- Exercise objective
Write the listing out again exactly as it stands, with no images.

:: Data supplied ::

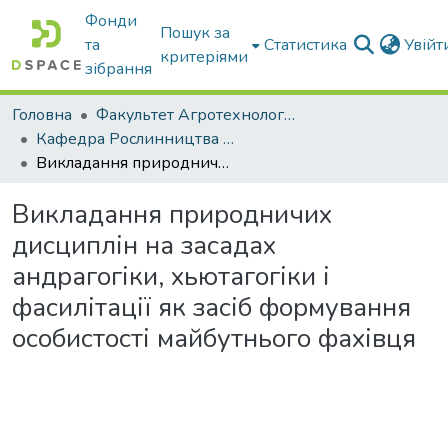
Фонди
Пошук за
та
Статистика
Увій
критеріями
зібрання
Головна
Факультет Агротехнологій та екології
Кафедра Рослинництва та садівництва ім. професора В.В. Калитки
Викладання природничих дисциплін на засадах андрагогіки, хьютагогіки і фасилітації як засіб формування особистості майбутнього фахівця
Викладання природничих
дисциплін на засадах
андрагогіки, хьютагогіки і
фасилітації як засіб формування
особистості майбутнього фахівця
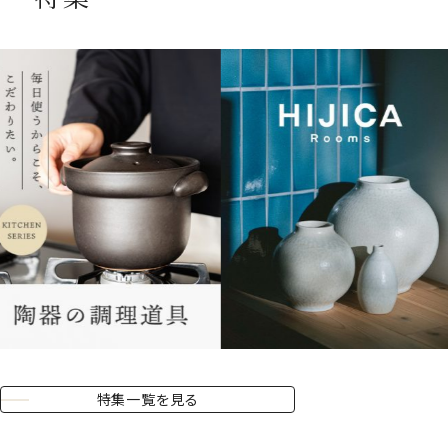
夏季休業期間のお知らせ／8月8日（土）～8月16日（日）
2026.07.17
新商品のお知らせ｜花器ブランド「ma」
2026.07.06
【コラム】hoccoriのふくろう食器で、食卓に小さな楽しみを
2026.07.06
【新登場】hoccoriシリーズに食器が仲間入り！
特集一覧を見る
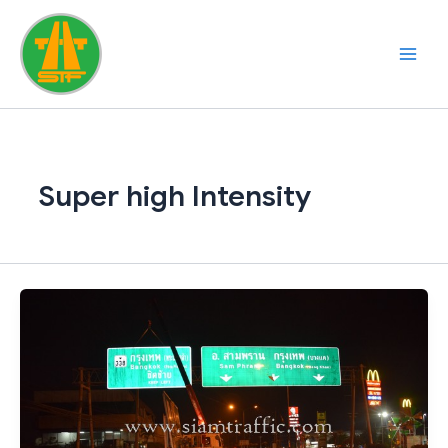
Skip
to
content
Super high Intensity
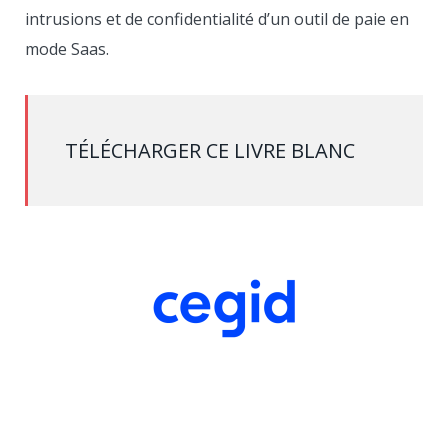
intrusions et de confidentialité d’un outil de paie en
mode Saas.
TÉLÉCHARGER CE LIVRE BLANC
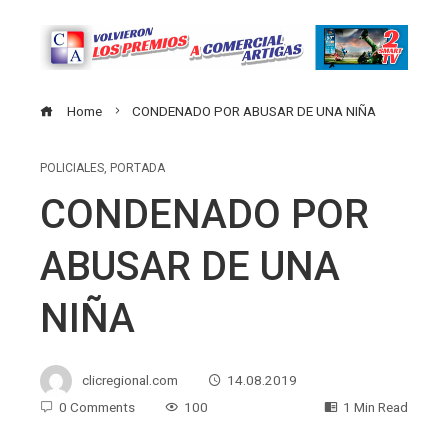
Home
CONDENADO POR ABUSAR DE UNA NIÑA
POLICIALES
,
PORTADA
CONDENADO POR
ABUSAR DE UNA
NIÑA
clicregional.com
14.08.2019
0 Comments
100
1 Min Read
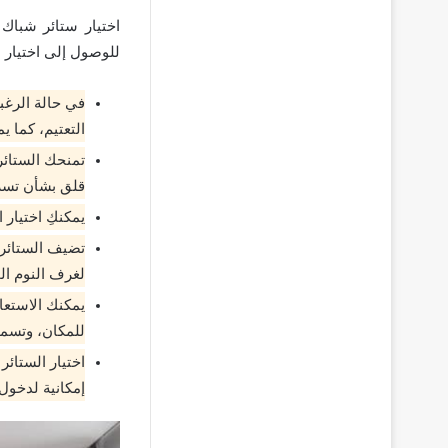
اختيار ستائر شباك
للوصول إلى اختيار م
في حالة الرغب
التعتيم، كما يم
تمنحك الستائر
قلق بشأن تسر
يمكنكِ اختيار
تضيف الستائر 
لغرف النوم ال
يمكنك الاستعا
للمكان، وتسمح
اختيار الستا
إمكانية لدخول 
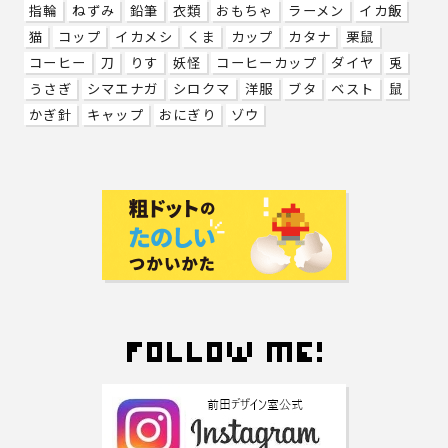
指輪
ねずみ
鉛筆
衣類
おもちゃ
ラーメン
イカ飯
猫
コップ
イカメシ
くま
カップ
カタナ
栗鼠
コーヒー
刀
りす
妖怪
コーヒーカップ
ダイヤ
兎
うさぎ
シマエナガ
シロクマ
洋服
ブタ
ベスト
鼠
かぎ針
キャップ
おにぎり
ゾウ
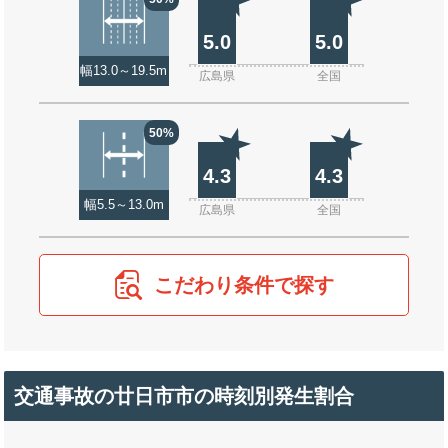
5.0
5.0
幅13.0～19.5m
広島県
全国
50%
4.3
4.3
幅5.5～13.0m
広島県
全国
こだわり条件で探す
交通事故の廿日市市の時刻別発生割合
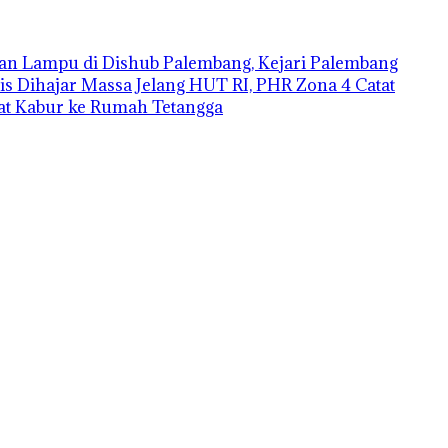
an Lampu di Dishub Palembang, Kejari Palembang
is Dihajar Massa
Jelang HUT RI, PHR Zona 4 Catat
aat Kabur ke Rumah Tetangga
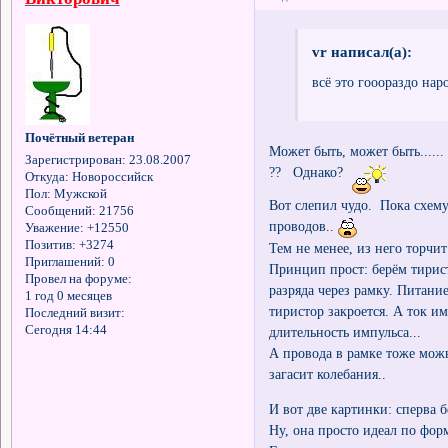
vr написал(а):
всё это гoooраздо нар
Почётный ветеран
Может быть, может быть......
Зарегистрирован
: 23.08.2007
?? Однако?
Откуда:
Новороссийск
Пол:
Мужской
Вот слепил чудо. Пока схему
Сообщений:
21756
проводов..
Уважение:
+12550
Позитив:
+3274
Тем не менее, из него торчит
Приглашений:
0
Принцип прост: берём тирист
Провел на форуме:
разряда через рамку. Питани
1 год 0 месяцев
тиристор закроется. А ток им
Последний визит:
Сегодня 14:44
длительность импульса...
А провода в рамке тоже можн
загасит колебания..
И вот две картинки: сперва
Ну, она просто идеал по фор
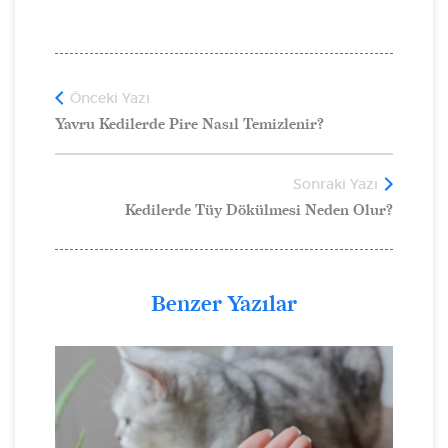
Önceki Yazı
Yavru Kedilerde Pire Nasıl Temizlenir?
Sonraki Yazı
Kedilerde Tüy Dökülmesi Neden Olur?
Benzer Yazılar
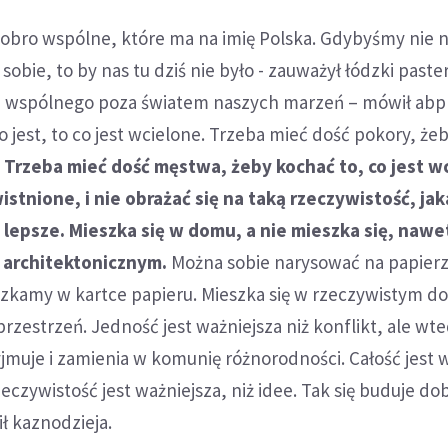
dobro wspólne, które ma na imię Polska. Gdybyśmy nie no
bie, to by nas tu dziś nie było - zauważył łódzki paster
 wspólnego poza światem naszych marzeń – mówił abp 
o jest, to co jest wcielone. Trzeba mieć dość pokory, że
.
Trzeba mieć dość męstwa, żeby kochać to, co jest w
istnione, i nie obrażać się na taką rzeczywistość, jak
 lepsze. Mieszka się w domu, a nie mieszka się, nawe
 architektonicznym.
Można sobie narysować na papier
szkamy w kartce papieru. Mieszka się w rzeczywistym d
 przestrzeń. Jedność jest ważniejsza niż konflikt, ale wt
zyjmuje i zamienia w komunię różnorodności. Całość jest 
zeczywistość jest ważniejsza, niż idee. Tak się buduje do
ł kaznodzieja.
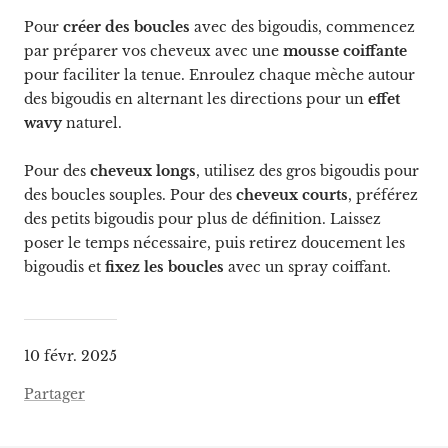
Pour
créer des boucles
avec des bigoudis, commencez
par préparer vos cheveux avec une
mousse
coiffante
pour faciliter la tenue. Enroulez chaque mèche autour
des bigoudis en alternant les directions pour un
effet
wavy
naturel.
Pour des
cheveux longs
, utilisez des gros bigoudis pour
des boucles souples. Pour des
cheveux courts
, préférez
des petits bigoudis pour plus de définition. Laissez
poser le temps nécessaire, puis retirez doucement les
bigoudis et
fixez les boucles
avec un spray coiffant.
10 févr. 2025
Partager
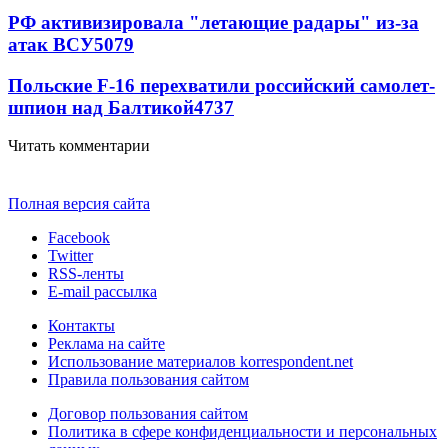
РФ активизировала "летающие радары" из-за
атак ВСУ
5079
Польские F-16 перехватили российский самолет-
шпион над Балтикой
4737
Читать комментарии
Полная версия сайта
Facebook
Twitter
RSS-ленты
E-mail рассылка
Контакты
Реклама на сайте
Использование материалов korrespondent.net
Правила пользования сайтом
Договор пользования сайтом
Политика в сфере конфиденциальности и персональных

:::

- Answer for this exercise
Фонди
Пошук за
та
Статистика
Увій
критеріями
зібрання
Головна
Факультет Агротехнологій та екології
Кафедра Рослинництва та садівництва ім. професора В.В. Калитки
Викладання природничих дисциплін на засадах андрагогіки, хьютагогіки і фасилітації як засіб формування особистості майбутнього фахівця
Викладання природничих
дисциплін на засадах
андрагогіки, хьютагогіки і
фасилітації як засіб формування
особистості майбутнього фахівця
夏季休業期間のお知らせ／8月8日（土）～8月16日（日）
2026.07.17
新商品のお知らせ｜花器ブランド「ma」
2026.07.06
【コラム】hoccoriのふくろう食器で、食卓に小さな楽しみを
2026.07.06
【新登場】hoccoriシリーズに食器が仲間入り！
特集一覧を見る
Skip
to
content
Super high Intensity
intrusions et de confidentialité d’un outil de paie en
mode Saas.
TÉLÉCHARGER CE LIVRE BLANC
Home
CONDENADO POR ABUSAR DE UNA NIÑA
POLICIALES
,
PORTADA
CONDENADO POR
ABUSAR DE UNA
NIÑA
clicregional.com
14.08.2019
0 Comments
100
1 Min Read
اختيار ستائر شباك
للوصول إلى اختيار م
في حالة الرغب
التعتيم، كما يم
تمنحك الستائر
قلق بشأن تسر
يمكنكِ اختيار
تضيف الستائر 
لغرف النوم ال
يمكنك الاستعا
للمكان، وتسمح
اختيار الستا
إمكانية لدخول 
指輪
ねずみ
鉛筆
衣類
おもちゃ
ラーメン
イカ飯
猫
コップ
イカメシ
くま
カップ
カタナ
栗鼠
コーヒー
刀
りす
妖怪
コーヒーカップ
ダイヤ
兎
うさぎ
シマエナガ
シロクマ
洋服
ブタ
ベスト
鼠
かぎ針
キャップ
おにぎり
ゾウ
5.0
5.0
幅13.0～19.5m
広島県
全国
50%
4.3
4.3
幅5.5～13.0m
広島県
全国
こだわり条件で探す
交通事故の廿日市市の時刻別発生割合
an Lampu di Dishub Palembang, Kejari Palembang
is Dihajar Massa
Jelang HUT RI, PHR Zona 4 Catat
aat Kabur ke Rumah Tetangga
vr написал(а):
всё это гoooраздо нар
Почётный ветеран
Может быть, может быть......
Зарегистрирован
: 23.08.2007
?? Однако?
Откуда:
Новороссийск
Пол:
Мужской
Вот слепил чудо. Пока схему
Сообщений:
21756
проводов..
Уважение:
+12550
Позитив:
+3274
Тем не менее, из него торчит
Приглашений:
0
Принцип прост: берём тирист
Провел на форуме:
разряда через рамку. Питани
1 год 0 месяцев
тиристор закроется. А ток им
Последний визит:
Сегодня 14:44
длительность импульса...
А провода в рамке тоже можн
загасит колебания..
И вот две картинки: сперва
Ну, она просто идеал по фор
Önceki Yazı
Yavru Kedilerde Pire Nasıl Temizlenir?
Sonraki Yazı
Kedilerde Tüy Dökülmesi Neden Olur?
Benzer Yazılar
dobro wspólne, które ma na imię Polska. Gdybyśmy nie no
bie, to by nas tu dziś nie było - zauważył łódzki paster
 wspólnego poza światem naszych marzeń – mówił abp 
o jest, to co jest wcielone. Trzeba mieć dość pokory, że
.
Trzeba mieć dość męstwa, żeby kochać to, co jest w
istnione, i nie obrażać się na taką rzeczywistość, jak
 lepsze. Mieszka się w domu, a nie mieszka się, nawe
 architektonicznym.
Można sobie narysować na papier
szkamy w kartce papieru. Mieszka się w rzeczywistym d
 przestrzeń. Jedność jest ważniejsza niż konflikt, ale wt
zyjmuje i zamienia w komunię różnorodności. Całość jest 
zeczywistość jest ważniejsza, niż idee. Tak się buduje do
ł kaznodzieja.
Pour
créer des boucles
avec des bigoudis, commencez
par préparer vos cheveux avec une
mousse
coiffante
pour faciliter la tenue. Enroulez chaque mèche autour
des bigoudis en alternant les directions pour un
effet
wavy
naturel.
Pour des
cheveux longs
, utilisez des gros bigoudis pour
des boucles souples. Pour des
cheveux courts
, préférez
des petits bigoudis pour plus de définition. Laissez
poser le temps nécessaire, puis retirez doucement les
bigoudis et
fixez les boucles
avec un spray coiffant.
10 févr. 2025
Partager
РФ активизировала "летающие радары" из-за
атак ВСУ
5079
Польские F-16 перехватили российский самолет-
шпион над Балтикой
4737
Читать комментарии
Полная версия сайта
Facebook
Twitter
RSS-ленты
E-mail рассылка
Контакты
Реклама на сайте
Использование материалов korrespondent.net
Правила пользования сайтом
Договор пользования сайтом
Политика в сфере конфиденциальности и персональных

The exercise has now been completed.